The U.K.’s Financial Reporting Council (FRC) has made public approved changes to the UK Corporate Governance Code (formerly known as Combined Code). According to the regulator, the amendments are intended to maximize the efficiency of boards of directors and their accountability to shareholders.
The FRC has reportedly improved the way the boards report to company owners, with a focus on the directors’ responsibility for risk-taking.
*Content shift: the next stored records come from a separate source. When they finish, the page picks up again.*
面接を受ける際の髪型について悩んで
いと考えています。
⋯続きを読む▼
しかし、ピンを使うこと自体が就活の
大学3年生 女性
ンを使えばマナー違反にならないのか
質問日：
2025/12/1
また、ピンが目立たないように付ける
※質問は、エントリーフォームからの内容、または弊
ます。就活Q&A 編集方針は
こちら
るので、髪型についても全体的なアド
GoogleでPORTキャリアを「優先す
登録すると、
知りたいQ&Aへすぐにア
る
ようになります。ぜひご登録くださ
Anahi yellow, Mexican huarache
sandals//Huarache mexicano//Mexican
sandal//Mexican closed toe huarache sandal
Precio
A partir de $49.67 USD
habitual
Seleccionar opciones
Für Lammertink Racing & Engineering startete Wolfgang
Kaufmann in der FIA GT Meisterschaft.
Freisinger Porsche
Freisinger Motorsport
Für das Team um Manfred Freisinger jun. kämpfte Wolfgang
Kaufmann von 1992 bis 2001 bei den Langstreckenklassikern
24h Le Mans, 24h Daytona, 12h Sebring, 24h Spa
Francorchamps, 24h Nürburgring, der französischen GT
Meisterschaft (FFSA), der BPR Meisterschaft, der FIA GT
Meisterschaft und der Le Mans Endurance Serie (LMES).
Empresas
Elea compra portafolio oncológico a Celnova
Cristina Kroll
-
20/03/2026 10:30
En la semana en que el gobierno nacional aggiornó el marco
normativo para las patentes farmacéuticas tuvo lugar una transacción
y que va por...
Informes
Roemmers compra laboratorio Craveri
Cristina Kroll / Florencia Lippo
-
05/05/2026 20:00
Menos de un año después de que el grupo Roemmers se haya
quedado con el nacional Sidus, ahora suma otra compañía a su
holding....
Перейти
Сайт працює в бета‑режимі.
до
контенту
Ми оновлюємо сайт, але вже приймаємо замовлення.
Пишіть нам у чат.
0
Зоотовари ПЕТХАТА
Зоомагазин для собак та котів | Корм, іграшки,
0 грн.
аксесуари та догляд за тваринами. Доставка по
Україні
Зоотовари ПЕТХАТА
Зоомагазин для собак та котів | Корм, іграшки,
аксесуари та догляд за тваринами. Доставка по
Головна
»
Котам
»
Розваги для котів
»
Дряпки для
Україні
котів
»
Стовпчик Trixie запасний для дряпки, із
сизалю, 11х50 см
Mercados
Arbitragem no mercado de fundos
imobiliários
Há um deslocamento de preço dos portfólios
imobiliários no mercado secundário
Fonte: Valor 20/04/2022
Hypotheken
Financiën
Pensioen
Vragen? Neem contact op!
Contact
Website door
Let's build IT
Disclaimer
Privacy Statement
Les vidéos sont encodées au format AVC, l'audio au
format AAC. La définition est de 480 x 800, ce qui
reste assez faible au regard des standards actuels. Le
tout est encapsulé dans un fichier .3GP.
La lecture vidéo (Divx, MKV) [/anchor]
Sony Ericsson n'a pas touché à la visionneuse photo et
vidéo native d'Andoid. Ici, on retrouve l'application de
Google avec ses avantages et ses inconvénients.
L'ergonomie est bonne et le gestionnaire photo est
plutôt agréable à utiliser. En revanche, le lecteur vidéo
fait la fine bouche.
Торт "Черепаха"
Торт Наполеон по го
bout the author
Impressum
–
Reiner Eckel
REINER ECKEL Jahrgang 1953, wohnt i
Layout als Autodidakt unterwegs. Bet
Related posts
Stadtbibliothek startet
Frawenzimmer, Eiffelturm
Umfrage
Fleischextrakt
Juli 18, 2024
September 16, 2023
Membership requirements have become tougher; to be a director one must possess a certain level of knowledge and experience determined by the regulator.
It is also strongly recommended (rather than mandated to avoid negativism in business circles) that the directors of the country’s largest companies (FTSE 350) undergo annual re-election process.
Presenting the amended version of the Code FRC Chairman Christopher Hogg said, “Smartly guided by my predecessor the Council competently countered the financial crisis; corporate governance deficiencies were analyzed and the Code revised. Today we finally endorse its key principles and uphold the ‘comply or explain’ approach in all of its flexibility. Today’s changes are aimed at boosting the quality of the boards of directors, putting a special emphasis on risk-taking and accountability to owners. We now expect shareholders to take more active part in the discussion of the Stewardship Code scheduled for publication by the end of June.”
The latest revisions to the Corporate Governance Code take effect on June 29 for all reporting periods that follow.